Sega Sammy Holdings Inc., perusahaan induk di balik Sega, baru‑baru ini merilis laporan keuangan triwulanan untuk tahun fiskal 2025‑26 yang mencakup kuartal tiga. Dalam laporan tersebut, Sega mencatat kerugian besar berupa impairment loss (penurunan nilai aset) sekitar lebih dari $200 juta USD, yang terutama terkait dengan kinerja buruk dari Angry Birds developer Rovio Entertainment yang diakuisisi beberapa waktu lalu.

Akuisisi Rovio, yang dilaksanakan oleh Sega pada 2023, awalnya dipandang sebagai langkah strategis untuk memperkuat posisi Sega di pasar mobile gaming global. Namun dalam prakteknya, performa bisnis Rovio tak sesuai ekspektasi, pendapatan dan pertumbuhan pengguna menurun, serta beberapa judul mobile yang dikembangkan bersama seperti Sonic Rumble gagal mencapai target kunci. Akibatnya, Sega harus menurunkan nilai goodwill dan aset lain yang sebelumnya tercatat di neraca.
Dampak Terhadap Kinerja Keuangan Sega
Meskipun total penjualan Sega dilaporkan meningkat sekitar 4 % dibanding periode yang sama tahun lalu, profitabilitas perusahaan justru turun signifikan.

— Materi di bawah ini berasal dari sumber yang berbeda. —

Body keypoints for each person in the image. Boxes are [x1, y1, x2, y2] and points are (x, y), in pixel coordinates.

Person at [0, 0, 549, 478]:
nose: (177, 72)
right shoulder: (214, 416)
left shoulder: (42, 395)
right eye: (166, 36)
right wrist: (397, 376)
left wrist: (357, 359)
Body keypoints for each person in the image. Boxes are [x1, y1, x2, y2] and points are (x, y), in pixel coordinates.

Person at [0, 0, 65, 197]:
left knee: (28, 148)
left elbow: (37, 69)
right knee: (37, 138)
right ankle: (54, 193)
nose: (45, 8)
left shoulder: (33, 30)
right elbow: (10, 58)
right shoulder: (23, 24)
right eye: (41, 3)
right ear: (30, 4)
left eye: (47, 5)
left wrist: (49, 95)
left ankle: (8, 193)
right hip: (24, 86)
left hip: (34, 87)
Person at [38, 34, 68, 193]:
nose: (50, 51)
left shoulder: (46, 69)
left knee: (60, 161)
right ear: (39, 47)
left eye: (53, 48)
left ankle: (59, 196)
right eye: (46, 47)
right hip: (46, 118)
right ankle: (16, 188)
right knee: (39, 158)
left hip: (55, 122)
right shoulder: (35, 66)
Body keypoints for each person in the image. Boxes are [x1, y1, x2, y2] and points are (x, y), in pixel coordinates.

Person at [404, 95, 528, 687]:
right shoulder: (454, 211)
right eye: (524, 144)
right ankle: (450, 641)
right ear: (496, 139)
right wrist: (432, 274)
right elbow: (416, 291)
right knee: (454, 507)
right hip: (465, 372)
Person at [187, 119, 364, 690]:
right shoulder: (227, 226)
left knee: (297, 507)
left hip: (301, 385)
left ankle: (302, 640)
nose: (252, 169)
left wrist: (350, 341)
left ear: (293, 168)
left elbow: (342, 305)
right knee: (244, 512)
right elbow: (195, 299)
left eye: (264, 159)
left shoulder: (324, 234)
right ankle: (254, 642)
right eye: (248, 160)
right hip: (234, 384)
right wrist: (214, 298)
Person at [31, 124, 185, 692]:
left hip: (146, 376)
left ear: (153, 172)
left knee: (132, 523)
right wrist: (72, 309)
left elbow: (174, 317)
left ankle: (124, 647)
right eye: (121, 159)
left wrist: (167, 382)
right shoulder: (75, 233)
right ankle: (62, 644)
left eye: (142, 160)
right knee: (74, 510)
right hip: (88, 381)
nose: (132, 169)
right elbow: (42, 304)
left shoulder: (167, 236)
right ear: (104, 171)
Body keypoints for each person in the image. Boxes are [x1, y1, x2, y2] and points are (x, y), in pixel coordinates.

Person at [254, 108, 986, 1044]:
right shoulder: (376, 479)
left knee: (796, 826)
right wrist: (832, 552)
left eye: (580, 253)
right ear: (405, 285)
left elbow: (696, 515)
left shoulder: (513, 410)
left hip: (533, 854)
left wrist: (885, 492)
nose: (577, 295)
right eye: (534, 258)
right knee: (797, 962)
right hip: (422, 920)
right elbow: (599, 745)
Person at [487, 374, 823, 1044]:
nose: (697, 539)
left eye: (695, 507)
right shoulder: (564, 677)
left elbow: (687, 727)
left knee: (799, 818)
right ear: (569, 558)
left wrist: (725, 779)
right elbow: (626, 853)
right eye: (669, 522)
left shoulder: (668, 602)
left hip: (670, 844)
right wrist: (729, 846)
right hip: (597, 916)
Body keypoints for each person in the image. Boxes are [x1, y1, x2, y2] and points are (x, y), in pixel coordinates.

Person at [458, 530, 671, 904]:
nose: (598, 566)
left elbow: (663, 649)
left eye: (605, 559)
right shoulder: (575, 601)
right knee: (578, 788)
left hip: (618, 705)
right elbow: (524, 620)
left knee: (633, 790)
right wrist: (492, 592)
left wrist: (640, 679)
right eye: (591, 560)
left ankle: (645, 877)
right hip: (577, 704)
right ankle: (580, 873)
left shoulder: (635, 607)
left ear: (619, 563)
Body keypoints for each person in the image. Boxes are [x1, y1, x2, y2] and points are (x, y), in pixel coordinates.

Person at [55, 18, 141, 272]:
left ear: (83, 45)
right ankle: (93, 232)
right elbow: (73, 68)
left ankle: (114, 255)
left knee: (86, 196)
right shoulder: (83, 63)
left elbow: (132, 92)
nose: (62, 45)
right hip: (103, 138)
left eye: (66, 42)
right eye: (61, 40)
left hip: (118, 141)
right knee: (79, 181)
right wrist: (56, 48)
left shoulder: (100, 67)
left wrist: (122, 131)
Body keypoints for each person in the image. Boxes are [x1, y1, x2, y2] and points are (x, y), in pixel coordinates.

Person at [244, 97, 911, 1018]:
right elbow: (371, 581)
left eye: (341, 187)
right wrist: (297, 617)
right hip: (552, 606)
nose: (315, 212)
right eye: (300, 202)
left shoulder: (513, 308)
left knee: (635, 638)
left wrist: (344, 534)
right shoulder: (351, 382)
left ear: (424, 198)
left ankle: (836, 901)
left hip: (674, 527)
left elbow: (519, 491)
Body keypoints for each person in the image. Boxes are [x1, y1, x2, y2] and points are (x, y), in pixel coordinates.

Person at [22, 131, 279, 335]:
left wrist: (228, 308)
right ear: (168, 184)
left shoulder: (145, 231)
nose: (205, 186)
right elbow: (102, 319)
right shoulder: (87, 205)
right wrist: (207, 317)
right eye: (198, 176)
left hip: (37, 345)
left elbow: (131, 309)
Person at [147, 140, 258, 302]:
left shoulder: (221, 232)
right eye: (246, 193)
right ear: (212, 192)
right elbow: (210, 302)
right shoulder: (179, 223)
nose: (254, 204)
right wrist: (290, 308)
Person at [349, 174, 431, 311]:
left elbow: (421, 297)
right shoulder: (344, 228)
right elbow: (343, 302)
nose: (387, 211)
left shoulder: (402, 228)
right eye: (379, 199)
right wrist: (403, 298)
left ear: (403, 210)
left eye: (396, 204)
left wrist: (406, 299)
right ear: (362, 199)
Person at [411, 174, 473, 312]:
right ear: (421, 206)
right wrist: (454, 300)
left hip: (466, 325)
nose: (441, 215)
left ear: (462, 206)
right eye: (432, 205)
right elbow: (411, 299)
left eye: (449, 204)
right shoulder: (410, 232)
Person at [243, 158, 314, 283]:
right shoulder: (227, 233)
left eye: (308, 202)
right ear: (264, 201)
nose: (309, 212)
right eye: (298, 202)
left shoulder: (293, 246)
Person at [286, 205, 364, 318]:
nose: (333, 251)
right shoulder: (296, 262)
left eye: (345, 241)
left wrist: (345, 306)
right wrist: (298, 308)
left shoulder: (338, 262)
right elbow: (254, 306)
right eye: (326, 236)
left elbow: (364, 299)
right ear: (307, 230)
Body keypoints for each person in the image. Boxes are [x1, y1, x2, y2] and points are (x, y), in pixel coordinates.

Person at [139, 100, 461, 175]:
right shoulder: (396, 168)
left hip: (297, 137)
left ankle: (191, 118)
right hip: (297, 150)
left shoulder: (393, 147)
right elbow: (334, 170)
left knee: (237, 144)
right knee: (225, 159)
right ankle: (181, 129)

Operating income (laba operasional) turun lebih dari 50 % karena kerugian tersebut, dan divisi konten hiburan termasuk game Sega mencatat penurunan pendapatan.
Catatan ini menunjukkan bahwa penurunan nilai aset bukan sekadar angka di laporan keuangan, tetapi juga mencerminkan tekanan nyata pada strategi investasi Sega, terutama dalam segmen mobile yang semakin kompetitif.

Strategi Balik Arah dan Rencana Masa Depan
Menanggapi situasi ini, Sega tampaknya sedang mengevaluasi ulang fokus bisnisnya. Dalam laporan yang sama, perusahaan mengumumkan beberapa perubahan yang dirancang untuk mengatasi tantangan tersebut :
-
Perubahan kepemimpinan di Rovio, dengan penunjukan eksekutif baru yang memiliki pengalaman di live‑service mobile gaming, diharapkan dapat memperbaiki operasi dan arah studio.
-
Penekanan kembali pada IP inti Sega, termasuk franchise besar seperti Persona, Sonic, dan Like a Dragon, baik di pasar gaming tradisional maupun media trans‑media seperti film atau seri TV.
-
Revisi target bisnis jangka pendek, dengan estimasi pendapatan tahunan yang sedikit naik, meskipun laba diproyeksikan turun dibanding prediksi awal.
Perusahaan juga telah mengumumkan rencana peluncuran beberapa judul besar dalam beberapa tahun mendatang sebagai upaya untuk mengembalikan momentum.
Apa Arti Semua Ini Bagi Sega dan Industri Game ?
Kerugian ini menandakan tantangan nyata bagi Sega dalam model pertumbuhan berbasis akuisisi, khususnya di pasar mobile gaming yang titik masuknya mudah namun persaingannya sangat ketat. Kinerja yang kurang maksimal dari Rovio menunjukkan bahwa integrasi budaya perusahaan dan strategi studio sangat menentukan hasil akhir, bukan sekadar nilai investasi.
Meski demikian, Sega tetap menunjukkan komitmen untuk masa depan dengan kembali menguatkan portofolio IP klasiknya, sekaligus mengeksplorasi peluang di berbagai medium hiburan. Ini dapat dilihat sebagai bentuk adaptasi yang penting dalam menghadapi dinamika industri game global.
Kerugian finansial senilai ±$200 juta ini menjadi pengingat nyata akan risiko besar yang melekat pada akuisisi dan ekspansi bisnis di industri game yang kompetitif. Meski menghadapi tantangan berat, langkah Sega untuk memperkuat portofolio IP utama dan menyesuaikan strategi bisnis menunjukkan bahwa perusahaan berupaya bangkit kembali dan tetap relevan di pasar global. Bagi para penggemar dan investor, momen ini sekaligus menjadi tanda bahwa perjalanan Sega ke depan akan penuh evaluasi, inovasi, dan penyesuaian strategis.